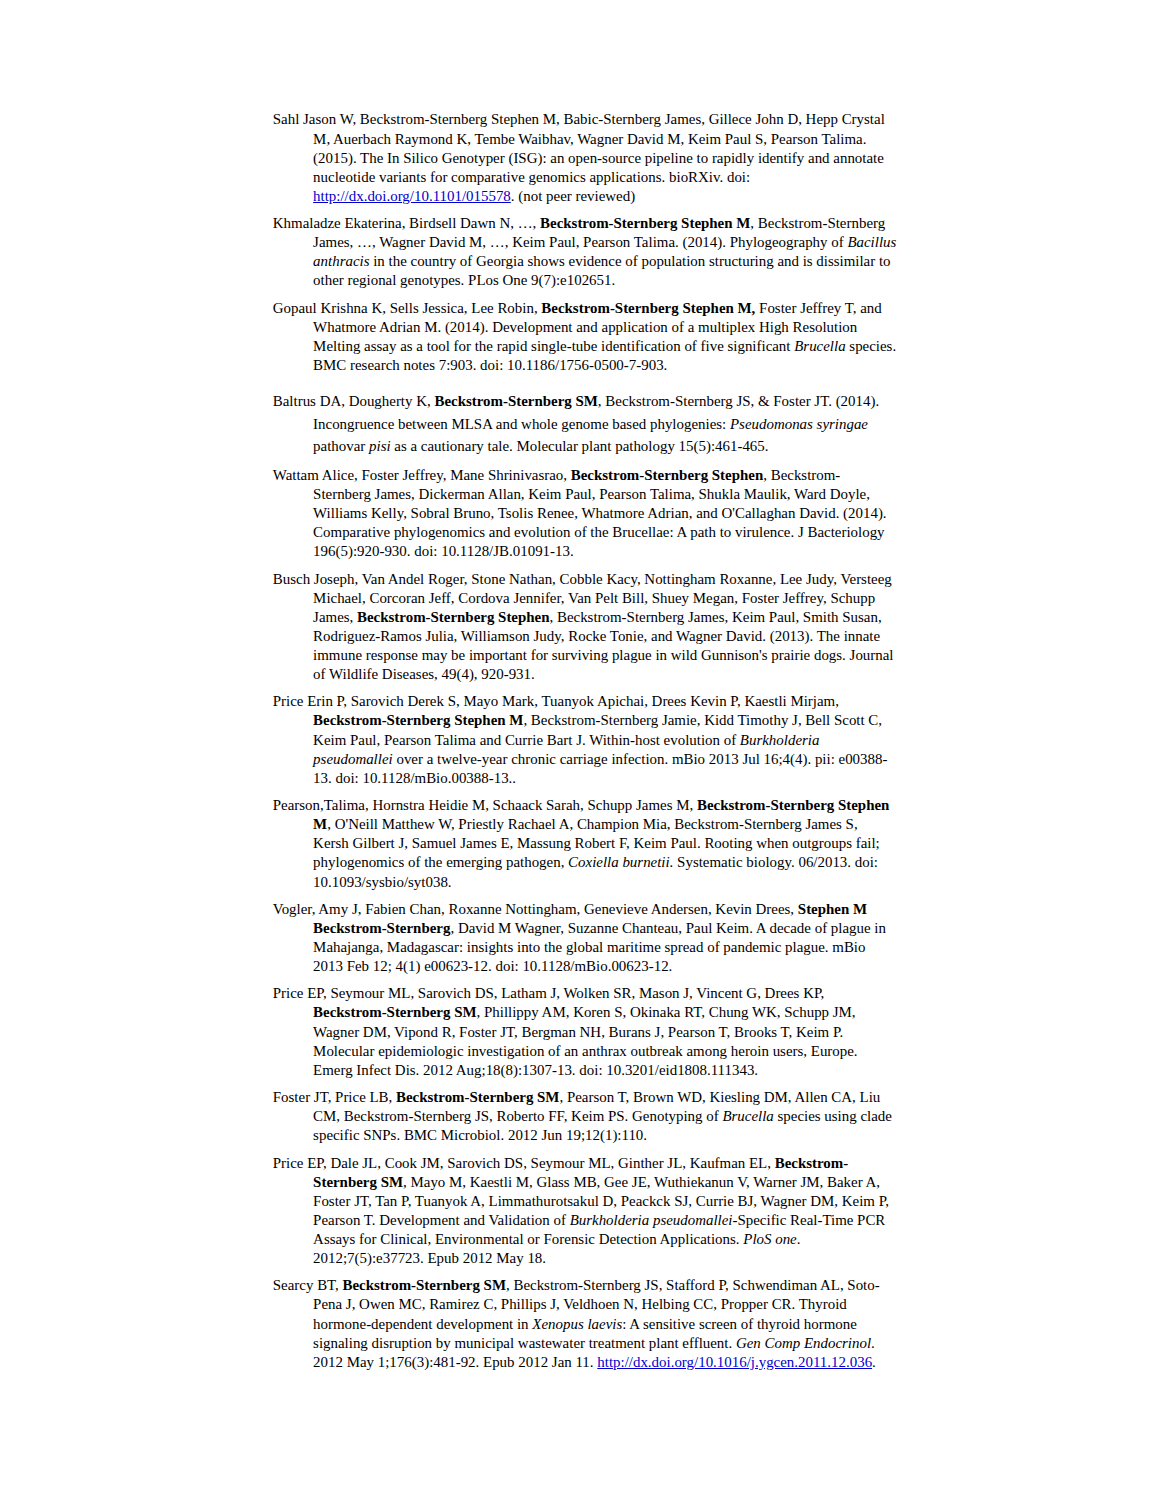Sahl Jason W, Beckstrom-Sternberg Stephen M, Babic-Sternberg James, Gillece John D, Hepp Crystal M, Auerbach Raymond K, Tembe Waibhav, Wagner David M, Keim Paul S, Pearson Talima. (2015). The In Silico Genotyper (ISG): an open-source pipeline to rapidly identify and annotate nucleotide variants for comparative genomics applications. bioRXiv. doi: http://dx.doi.org/10.1101/015578. (not peer reviewed)
Khmaladze Ekaterina, Birdsell Dawn N, …, Beckstrom-Sternberg Stephen M, Beckstrom-Sternberg James, …, Wagner David M, …, Keim Paul, Pearson Talima. (2014). Phylogeography of Bacillus anthracis in the country of Georgia shows evidence of population structuring and is dissimilar to other regional genotypes. PLos One 9(7):e102651.
Gopaul Krishna K, Sells Jessica, Lee Robin, Beckstrom-Sternberg Stephen M, Foster Jeffrey T, and Whatmore Adrian M. (2014). Development and application of a multiplex High Resolution Melting assay as a tool for the rapid single-tube identification of five significant Brucella species. BMC research notes 7:903. doi: 10.1186/1756-0500-7-903.
Baltrus DA, Dougherty K, Beckstrom-Sternberg SM, Beckstrom-Sternberg JS, & Foster JT. (2014). Incongruence between MLSA and whole genome based phylogenies: Pseudomonas syringae pathovar pisi as a cautionary tale. Molecular plant pathology 15(5):461-465.
Wattam Alice, Foster Jeffrey, Mane Shrinivasrao, Beckstrom-Sternberg Stephen, Beckstrom-Sternberg James, Dickerman Allan, Keim Paul, Pearson Talima, Shukla Maulik, Ward Doyle, Williams Kelly, Sobral Bruno, Tsolis Renee, Whatmore Adrian, and O'Callaghan David. (2014). Comparative phylogenomics and evolution of the Brucellae: A path to virulence. J Bacteriology 196(5):920-930. doi: 10.1128/JB.01091-13.
Busch Joseph, Van Andel Roger, Stone Nathan, Cobble Kacy, Nottingham Roxanne, Lee Judy, Versteeg Michael, Corcoran Jeff, Cordova Jennifer, Van Pelt Bill, Shuey Megan, Foster Jeffrey, Schupp James, Beckstrom-Sternberg Stephen, Beckstrom-Sternberg James, Keim Paul, Smith Susan, Rodriguez-Ramos Julia, Williamson Judy, Rocke Tonie, and Wagner David. (2013). The innate immune response may be important for surviving plague in wild Gunnison's prairie dogs. Journal of Wildlife Diseases, 49(4), 920-931.
Price Erin P, Sarovich Derek S, Mayo Mark, Tuanyok Apichai, Drees Kevin P, Kaestli Mirjam, Beckstrom-Sternberg Stephen M, Beckstrom-Sternberg Jamie, Kidd Timothy J, Bell Scott C, Keim Paul, Pearson Talima and Currie Bart J. Within-host evolution of Burkholderia pseudomallei over a twelve-year chronic carriage infection. mBio 2013 Jul 16;4(4). pii: e00388-13. doi: 10.1128/mBio.00388-13..
Pearson,Talima, Hornstra Heidie M, Schaack Sarah, Schupp James M, Beckstrom-Sternberg Stephen M, O'Neill Matthew W, Priestly Rachael A, Champion Mia, Beckstrom-Sternberg James S, Kersh Gilbert J, Samuel James E, Massung Robert F, Keim Paul. Rooting when outgroups fail; phylogenomics of the emerging pathogen, Coxiella burnetii. Systematic biology. 06/2013. doi: 10.1093/sysbio/syt038.
Vogler, Amy J, Fabien Chan, Roxanne Nottingham, Genevieve Andersen, Kevin Drees, Stephen M Beckstrom-Sternberg, David M Wagner, Suzanne Chanteau, Paul Keim. A decade of plague in Mahajanga, Madagascar: insights into the global maritime spread of pandemic plague. mBio 2013 Feb 12; 4(1) e00623-12. doi: 10.1128/mBio.00623-12.
Price EP, Seymour ML, Sarovich DS, Latham J, Wolken SR, Mason J, Vincent G, Drees KP, Beckstrom-Sternberg SM, Phillippy AM, Koren S, Okinaka RT, Chung WK, Schupp JM, Wagner DM, Vipond R, Foster JT, Bergman NH, Burans J, Pearson T, Brooks T, Keim P. Molecular epidemiologic investigation of an anthrax outbreak among heroin users, Europe. Emerg Infect Dis. 2012 Aug;18(8):1307-13. doi: 10.3201/eid1808.111343.
Foster JT, Price LB, Beckstrom-Sternberg SM, Pearson T, Brown WD, Kiesling DM, Allen CA, Liu CM, Beckstrom-Sternberg JS, Roberto FF, Keim PS. Genotyping of Brucella species using clade specific SNPs. BMC Microbiol. 2012 Jun 19;12(1):110.
Price EP, Dale JL, Cook JM, Sarovich DS, Seymour ML, Ginther JL, Kaufman EL, Beckstrom-Sternberg SM, Mayo M, Kaestli M, Glass MB, Gee JE, Wuthiekanun V, Warner JM, Baker A, Foster JT, Tan P, Tuanyok A, Limmathurotsakul D, Peackck SJ, Currie BJ, Wagner DM, Keim P, Pearson T. Development and Validation of Burkholderia pseudomallei-Specific Real-Time PCR Assays for Clinical, Environmental or Forensic Detection Applications. PloS one. 2012;7(5):e37723. Epub 2012 May 18.
Searcy BT, Beckstrom-Sternberg SM, Beckstrom-Sternberg JS, Stafford P, Schwendiman AL, Soto-Pena J, Owen MC, Ramirez C, Phillips J, Veldhoen N, Helbing CC, Propper CR. Thyroid hormone-dependent development in Xenopus laevis: A sensitive screen of thyroid hormone signaling disruption by municipal wastewater treatment plant effluent. Gen Comp Endocrinol. 2012 May 1;176(3):481-92. Epub 2012 Jan 11. http://dx.doi.org/10.1016/j.ygcen.2011.12.036.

--------

# [EXERCISE BRIEF]
Given the records above, restate word for word only the lines starting at the one with "Price Erin P, Sarovich" and ending at the one with "Pearson,Talima, Hornstra Heidie".

# [RESPONSE TO THIS TASK]
Price Erin P, Sarovich Derek S, Mayo Mark, Tuanyok Apichai, Drees Kevin P, Kaestli Mirjam, Beckstrom-Sternberg Stephen M, Beckstrom-Sternberg Jamie, Kidd Timothy J, Bell Scott C, Keim Paul, Pearson Talima and Currie Bart J. Within-host evolution of Burkholderia pseudomallei over a twelve-year chronic carriage infection. mBio 2013 Jul 16;4(4). pii: e00388-13. doi: 10.1128/mBio.00388-13..
Pearson,Talima, Hornstra Heidie M, Schaack Sarah, Schupp James M, Beckstrom-Sternberg Stephen M, O'Neill Matthew W, Priestly Rachael A, Champion Mia, Beckstrom-Sternberg James S, Kersh Gilbert J, Samuel James E, Massung Robert F, Keim Paul. Rooting when outgroups fail; phylogenomics of the emerging pathogen, Coxiella burnetii. Systematic biology. 06/2013. doi: 10.1093/sysbio/syt038.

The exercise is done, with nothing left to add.